### Supplied information
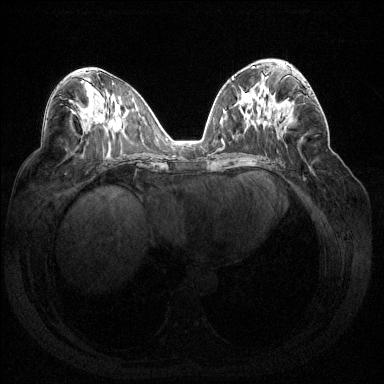
Breast MRI (dynamic contrast-enhanced), one axial slice. Slice 75 of 144 in the series (ordered by position). Dynamic contrast-enhanced series, time point 2 of 7 at this slice position (early post-contrast). 1.5 T. TE 1.6 ms, TR 4.6 ms. 1.2 mm slice thickness. 384 × 384 image matrix. Female patient.
Structures marked on this image (semi-automatic segmentation, software-assisted and operator-edited):
- enhancing-tissue mask used for the functional tumour volume (all voxels passing the contrast-enhancement thresholds inside the analysis volume; usually the tumour): bounding box (x1, y1, x2, y2) in pixels: (287, 88, 314, 103)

### Exercise requirements
Among the lines above, find those that contain the word "contrast" and copy them.

### Answer space
Breast MRI (dynamic contrast-enhanced), one axial slice. Slice 75 of 144 in the series (ordered by position). Dynamic contrast-enhanced series, time point 2 of 7 at this slice position (early post-contrast). 1.5 T. TE 1.6 ms, TR 4.6 ms. 1.2 mm slice thickness. 384 × 384 image matrix. Female patient.
- enhancing-tissue mask used for the functional tumour volume (all voxels passing the contrast-enhancement thresholds inside the analysis volume; usually the tumour): bounding box (x1, y1, x2, y2) in pixels: (287, 88, 314, 103)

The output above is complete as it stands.